**SET TASKS**.
**A.** In the forum thread about the orange area, what length does the poster give for the red leg of the triangle?
**B.** Do these statements agree with the forum thread about the orange area? (i) The poster says the leg dimensions in the picture are correct. (ii) One reply says no triangle with the stated leg lengths exists. (iii) The poster knows how to combine the function with the triangle into an integral. Answer yes or no for each and quote the deciding words.

**SELECTED EXTRACT**.
════════════════

I need to find the orange area. The dimensions of the triangle legs in the picture are wrong. I drew them like this to make the problem visualized easily. The length of the blue leg is 3 units, black 2 units, and red 1 unit. The function \(\displaystyle y = x^3\) passes through the triangle. The function is not necessary passes through the peak of the triangle as the drawing is wrong.

I don't understand why some of you wants to ban me, especially those who thinks I am not trying to show some efforts.

My try is to set an integral and solve it to find the area, but this would be easy if there are no triangle involved. I have no idea how to merge the function with the triangle to create an integral.

Any help would be appreciated.
 
mario99 said:
View attachment 32348

I need to find the orange area. The dimensions of the triangle legs in the picture are wrong. I drew them like this to make the problem visualized easily. The length of the blue leg is 3 units, black 2 units, and red 1 unit. The function \(\displaystyle y = x^3\) passes through the triangle. The function is not necessary passes through the peak of the triangle as the drawing is wrong.

I don't understand why some of you wants to ban me, especially those who thinks I am not trying to show some efforts.

My try is to set an integral and solve it to find the area, but this would be easy if there are no triangle involved. I have no idea how to merge the function with the triangle to create an integral.

Any help would be appreciated.
Click to expand...
Hi Mario,
Can you find the intersecting points of the curve and the triangle?
:)
 
mario99 said:
The length of the blue leg is 3 units, black 2 units, and red 1 unit.
Click to expand...
One problem is that there is no such triangle. Try drawing it accurately and you will see why!

Please show us the actual original problem you are trying to solve.

════════════════

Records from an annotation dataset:
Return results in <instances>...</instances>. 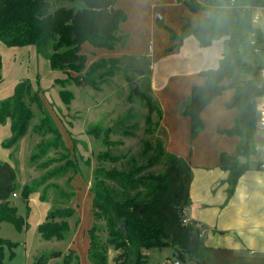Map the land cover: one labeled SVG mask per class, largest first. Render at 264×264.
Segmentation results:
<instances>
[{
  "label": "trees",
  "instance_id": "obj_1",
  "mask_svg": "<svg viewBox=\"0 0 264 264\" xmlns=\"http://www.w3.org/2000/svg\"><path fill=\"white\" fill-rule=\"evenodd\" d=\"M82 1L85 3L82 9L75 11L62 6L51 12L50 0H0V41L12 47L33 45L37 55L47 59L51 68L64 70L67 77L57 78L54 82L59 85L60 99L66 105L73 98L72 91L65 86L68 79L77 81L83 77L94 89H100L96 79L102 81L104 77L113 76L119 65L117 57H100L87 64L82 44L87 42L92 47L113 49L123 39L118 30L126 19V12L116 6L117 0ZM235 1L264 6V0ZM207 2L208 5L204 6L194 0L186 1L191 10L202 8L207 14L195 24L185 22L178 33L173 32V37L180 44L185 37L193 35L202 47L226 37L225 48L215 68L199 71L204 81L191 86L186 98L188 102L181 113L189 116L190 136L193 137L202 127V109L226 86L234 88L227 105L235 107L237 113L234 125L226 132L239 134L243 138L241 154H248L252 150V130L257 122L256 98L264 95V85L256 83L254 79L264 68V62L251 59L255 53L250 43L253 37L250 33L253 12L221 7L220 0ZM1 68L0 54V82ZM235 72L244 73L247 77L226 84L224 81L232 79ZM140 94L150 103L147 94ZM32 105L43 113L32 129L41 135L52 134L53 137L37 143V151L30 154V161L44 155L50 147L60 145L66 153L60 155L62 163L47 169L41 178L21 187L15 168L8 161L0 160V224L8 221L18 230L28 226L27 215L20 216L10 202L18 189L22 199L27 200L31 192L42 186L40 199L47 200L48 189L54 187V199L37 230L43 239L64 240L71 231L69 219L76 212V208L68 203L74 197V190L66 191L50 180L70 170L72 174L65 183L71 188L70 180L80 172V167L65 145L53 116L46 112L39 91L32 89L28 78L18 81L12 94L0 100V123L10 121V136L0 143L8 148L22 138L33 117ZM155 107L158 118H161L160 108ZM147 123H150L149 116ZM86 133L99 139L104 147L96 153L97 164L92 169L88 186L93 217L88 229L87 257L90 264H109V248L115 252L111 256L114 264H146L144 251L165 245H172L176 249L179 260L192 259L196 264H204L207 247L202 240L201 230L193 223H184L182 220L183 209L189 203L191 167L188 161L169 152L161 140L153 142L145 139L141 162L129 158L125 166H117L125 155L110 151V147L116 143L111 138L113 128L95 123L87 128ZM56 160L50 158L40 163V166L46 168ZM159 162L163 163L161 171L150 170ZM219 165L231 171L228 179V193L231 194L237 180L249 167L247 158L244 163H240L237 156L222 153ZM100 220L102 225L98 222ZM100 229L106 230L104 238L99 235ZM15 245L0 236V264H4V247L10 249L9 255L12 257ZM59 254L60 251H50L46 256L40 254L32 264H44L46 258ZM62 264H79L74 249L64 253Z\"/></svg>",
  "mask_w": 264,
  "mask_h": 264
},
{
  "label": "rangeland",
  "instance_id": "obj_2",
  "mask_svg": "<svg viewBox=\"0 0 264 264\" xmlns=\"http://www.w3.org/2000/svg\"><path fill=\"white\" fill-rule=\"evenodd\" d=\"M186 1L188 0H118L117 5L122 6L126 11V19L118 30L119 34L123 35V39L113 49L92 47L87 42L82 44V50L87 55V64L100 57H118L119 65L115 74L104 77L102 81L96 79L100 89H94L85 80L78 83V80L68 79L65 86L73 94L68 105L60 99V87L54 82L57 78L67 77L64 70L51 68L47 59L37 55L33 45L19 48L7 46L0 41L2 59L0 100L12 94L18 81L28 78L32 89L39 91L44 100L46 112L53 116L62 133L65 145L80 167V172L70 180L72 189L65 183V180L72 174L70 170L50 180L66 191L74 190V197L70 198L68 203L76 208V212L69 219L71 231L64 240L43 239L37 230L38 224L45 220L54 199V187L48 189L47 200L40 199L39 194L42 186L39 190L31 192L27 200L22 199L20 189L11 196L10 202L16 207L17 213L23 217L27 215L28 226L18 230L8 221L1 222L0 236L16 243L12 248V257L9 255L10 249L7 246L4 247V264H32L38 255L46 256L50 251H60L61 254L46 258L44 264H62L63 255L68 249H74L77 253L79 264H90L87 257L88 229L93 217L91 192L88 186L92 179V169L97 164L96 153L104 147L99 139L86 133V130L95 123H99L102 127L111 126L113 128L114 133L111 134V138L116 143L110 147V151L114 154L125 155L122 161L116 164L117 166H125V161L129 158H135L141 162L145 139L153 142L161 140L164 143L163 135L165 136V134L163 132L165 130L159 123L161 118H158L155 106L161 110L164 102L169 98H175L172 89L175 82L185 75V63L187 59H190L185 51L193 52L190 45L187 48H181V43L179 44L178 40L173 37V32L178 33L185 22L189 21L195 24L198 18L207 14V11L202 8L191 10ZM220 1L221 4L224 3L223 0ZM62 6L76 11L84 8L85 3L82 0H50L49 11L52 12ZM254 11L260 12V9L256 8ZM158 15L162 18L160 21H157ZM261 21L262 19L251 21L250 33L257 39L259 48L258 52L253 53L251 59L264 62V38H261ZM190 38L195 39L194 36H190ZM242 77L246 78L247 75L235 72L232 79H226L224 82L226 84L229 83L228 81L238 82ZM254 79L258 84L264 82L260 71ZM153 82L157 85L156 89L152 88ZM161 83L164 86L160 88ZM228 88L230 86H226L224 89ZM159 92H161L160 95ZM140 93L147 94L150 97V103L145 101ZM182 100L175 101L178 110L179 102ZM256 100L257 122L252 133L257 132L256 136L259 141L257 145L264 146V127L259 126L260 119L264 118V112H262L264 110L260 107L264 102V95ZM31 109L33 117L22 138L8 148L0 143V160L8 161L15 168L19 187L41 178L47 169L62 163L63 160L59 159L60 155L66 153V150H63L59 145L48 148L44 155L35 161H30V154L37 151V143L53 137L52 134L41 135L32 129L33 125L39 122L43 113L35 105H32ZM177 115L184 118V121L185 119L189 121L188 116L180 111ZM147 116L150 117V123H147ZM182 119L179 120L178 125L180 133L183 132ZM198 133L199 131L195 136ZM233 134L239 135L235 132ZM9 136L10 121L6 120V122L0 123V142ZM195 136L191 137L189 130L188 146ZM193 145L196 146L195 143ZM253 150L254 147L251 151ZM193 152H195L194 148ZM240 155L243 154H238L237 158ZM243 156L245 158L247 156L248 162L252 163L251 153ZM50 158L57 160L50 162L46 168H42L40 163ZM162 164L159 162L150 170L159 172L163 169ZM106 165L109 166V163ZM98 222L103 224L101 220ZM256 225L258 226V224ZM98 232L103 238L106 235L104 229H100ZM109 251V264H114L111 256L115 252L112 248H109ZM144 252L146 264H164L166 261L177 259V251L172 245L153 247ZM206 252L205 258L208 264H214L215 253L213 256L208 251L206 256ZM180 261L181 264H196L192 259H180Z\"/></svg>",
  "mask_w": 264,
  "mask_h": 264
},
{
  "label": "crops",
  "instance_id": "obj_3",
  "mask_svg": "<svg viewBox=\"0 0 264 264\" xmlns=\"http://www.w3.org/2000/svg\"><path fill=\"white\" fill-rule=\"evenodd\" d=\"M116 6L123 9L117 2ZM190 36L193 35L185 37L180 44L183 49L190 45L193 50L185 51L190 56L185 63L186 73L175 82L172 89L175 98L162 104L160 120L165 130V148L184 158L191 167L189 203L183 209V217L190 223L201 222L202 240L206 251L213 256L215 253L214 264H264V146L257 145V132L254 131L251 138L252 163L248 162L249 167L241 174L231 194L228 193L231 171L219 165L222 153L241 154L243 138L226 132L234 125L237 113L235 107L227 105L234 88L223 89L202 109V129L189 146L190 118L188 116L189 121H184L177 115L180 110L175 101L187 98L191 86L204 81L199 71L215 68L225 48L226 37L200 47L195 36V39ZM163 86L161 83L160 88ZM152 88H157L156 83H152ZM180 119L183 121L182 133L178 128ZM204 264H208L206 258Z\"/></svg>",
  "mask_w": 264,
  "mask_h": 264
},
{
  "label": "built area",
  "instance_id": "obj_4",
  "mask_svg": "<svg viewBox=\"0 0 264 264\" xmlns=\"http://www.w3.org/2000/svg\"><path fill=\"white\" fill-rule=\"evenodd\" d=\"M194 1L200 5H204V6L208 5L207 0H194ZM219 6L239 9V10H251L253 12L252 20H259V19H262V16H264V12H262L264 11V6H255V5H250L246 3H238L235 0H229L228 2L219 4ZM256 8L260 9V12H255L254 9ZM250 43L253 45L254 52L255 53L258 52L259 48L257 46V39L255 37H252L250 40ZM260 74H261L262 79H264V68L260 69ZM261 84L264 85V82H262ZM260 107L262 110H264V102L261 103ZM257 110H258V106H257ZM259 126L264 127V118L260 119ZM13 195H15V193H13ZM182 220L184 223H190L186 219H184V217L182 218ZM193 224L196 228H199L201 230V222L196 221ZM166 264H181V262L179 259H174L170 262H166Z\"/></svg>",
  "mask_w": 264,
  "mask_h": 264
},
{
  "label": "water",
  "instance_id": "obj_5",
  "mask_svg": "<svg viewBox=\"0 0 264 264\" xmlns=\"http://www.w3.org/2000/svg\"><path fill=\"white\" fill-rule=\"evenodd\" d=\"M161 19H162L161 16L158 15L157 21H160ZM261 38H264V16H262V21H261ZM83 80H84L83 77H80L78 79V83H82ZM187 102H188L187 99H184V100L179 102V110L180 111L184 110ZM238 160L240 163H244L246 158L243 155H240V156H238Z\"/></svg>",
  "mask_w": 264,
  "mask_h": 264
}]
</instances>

════════════════

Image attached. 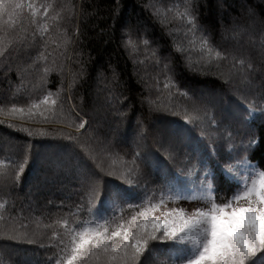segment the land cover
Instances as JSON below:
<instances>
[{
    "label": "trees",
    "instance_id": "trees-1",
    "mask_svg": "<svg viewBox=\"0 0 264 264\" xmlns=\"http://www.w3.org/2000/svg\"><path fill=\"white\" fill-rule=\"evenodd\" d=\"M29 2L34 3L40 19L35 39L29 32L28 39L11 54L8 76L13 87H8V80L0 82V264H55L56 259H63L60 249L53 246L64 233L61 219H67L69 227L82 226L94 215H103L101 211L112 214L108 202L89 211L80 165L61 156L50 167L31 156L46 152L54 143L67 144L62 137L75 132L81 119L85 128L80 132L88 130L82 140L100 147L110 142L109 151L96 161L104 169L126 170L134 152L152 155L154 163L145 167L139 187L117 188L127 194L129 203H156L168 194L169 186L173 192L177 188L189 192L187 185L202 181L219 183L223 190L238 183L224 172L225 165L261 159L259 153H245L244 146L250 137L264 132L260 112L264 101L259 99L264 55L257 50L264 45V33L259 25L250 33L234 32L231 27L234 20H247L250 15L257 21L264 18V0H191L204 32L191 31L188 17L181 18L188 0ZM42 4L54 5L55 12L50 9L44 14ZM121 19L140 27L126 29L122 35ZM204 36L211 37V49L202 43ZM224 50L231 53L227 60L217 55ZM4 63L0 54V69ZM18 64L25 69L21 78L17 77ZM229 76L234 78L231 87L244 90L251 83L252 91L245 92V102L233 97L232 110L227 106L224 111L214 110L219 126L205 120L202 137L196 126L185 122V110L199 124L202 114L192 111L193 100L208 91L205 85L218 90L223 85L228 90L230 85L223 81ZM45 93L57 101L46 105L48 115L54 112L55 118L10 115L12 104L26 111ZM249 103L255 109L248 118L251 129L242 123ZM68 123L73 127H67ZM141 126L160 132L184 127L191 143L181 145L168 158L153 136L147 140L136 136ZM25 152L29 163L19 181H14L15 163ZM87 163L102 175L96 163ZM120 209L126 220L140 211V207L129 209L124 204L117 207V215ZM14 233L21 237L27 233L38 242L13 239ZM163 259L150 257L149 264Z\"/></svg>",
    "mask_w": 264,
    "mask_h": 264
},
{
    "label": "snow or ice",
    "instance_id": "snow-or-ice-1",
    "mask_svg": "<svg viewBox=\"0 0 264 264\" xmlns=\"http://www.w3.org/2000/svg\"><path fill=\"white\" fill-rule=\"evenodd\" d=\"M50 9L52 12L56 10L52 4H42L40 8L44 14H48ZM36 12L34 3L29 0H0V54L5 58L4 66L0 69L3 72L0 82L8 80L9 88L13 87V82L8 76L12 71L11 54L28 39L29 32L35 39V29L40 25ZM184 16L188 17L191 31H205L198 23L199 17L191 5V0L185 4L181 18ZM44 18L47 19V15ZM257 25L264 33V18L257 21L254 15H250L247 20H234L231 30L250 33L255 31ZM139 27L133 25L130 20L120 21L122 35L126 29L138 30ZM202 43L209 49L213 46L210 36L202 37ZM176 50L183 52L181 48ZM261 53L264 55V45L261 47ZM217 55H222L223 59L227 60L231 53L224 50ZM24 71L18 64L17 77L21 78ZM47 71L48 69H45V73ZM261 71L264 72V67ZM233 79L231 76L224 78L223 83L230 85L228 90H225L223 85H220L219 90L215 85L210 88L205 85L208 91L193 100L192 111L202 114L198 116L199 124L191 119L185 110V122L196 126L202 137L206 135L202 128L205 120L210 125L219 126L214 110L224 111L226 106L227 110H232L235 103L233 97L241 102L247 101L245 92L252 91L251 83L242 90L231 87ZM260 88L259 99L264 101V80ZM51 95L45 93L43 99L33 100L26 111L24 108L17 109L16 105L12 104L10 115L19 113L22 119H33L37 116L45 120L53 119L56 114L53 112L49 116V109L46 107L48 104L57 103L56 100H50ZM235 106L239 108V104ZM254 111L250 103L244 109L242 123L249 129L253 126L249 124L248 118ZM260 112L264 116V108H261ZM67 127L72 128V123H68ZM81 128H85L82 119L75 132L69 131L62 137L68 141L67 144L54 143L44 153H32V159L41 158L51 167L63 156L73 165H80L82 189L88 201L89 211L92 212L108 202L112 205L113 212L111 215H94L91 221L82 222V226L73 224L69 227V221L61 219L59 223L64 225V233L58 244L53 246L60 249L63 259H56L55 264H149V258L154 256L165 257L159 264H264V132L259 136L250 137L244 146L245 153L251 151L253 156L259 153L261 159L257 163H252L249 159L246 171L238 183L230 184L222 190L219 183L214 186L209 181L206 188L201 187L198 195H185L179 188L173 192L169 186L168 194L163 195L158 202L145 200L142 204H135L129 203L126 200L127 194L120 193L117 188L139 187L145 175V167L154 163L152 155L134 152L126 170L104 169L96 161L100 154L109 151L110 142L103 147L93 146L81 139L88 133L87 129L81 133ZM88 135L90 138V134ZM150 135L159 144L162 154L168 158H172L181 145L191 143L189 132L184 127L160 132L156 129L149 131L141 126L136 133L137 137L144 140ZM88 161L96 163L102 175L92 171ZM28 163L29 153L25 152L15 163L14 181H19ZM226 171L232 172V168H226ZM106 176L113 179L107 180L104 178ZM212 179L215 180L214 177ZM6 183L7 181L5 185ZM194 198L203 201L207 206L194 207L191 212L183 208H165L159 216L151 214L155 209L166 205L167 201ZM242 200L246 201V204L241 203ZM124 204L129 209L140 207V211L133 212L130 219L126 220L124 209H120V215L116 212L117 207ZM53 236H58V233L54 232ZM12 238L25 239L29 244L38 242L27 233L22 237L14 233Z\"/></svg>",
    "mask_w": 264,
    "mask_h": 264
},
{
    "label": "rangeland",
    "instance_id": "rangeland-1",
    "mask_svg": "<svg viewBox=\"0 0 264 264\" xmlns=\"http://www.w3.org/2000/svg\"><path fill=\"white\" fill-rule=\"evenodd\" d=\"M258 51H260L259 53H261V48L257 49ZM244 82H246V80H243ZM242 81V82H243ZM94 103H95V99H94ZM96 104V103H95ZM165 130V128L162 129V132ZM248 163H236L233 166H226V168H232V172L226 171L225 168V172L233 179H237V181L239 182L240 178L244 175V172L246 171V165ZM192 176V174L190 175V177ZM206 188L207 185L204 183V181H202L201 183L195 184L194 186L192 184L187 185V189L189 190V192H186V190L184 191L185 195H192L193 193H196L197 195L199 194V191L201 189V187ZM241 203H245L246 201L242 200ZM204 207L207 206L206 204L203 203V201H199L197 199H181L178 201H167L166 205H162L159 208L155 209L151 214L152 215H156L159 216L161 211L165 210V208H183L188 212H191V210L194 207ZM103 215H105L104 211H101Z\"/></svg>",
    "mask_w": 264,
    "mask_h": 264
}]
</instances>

════════════════

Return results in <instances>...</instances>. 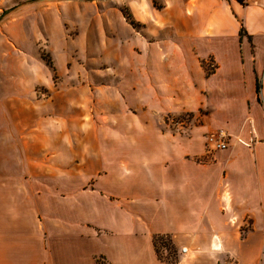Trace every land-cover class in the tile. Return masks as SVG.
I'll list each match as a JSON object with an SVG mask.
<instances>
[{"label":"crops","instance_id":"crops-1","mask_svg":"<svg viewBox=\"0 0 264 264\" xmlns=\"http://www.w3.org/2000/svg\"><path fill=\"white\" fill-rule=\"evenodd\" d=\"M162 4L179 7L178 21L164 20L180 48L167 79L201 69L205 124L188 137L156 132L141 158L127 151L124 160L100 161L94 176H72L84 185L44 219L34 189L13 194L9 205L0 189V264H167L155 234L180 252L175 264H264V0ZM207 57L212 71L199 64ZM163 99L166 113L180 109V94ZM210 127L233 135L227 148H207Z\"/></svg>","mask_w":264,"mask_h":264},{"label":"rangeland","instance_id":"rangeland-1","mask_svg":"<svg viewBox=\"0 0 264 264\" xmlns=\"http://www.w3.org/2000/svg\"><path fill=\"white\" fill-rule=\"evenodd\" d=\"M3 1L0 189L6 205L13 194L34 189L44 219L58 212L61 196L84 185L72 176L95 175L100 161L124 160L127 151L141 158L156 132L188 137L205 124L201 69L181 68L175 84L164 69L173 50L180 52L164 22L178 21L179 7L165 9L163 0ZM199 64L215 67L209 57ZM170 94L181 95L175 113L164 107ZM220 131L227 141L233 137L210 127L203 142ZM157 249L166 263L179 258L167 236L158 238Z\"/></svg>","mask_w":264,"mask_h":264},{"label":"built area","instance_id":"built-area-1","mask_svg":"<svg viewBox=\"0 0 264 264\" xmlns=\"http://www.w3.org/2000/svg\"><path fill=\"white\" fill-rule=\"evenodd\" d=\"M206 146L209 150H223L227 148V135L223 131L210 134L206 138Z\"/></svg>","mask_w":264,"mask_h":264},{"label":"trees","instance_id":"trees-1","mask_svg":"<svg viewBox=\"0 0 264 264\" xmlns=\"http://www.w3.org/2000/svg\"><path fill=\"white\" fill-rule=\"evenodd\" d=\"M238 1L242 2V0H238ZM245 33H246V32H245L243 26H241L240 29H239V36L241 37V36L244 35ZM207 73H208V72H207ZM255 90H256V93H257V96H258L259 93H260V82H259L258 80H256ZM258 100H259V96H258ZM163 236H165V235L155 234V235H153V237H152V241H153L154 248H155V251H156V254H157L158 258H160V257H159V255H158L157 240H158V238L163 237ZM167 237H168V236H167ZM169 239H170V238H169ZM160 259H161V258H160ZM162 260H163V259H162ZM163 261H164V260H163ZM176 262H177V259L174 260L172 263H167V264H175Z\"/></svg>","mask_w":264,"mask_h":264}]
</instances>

════════════════

**ANSWERS GIVEN**.
**A.** 1 unit.

**B.**
(i) No: "The dimensions of the triangle legs in the picture are wrong."
(ii) Yes: "One problem is that there is no such triangle."
(iii) No: "I have no idea how to merge the function with the triangle to create an integral."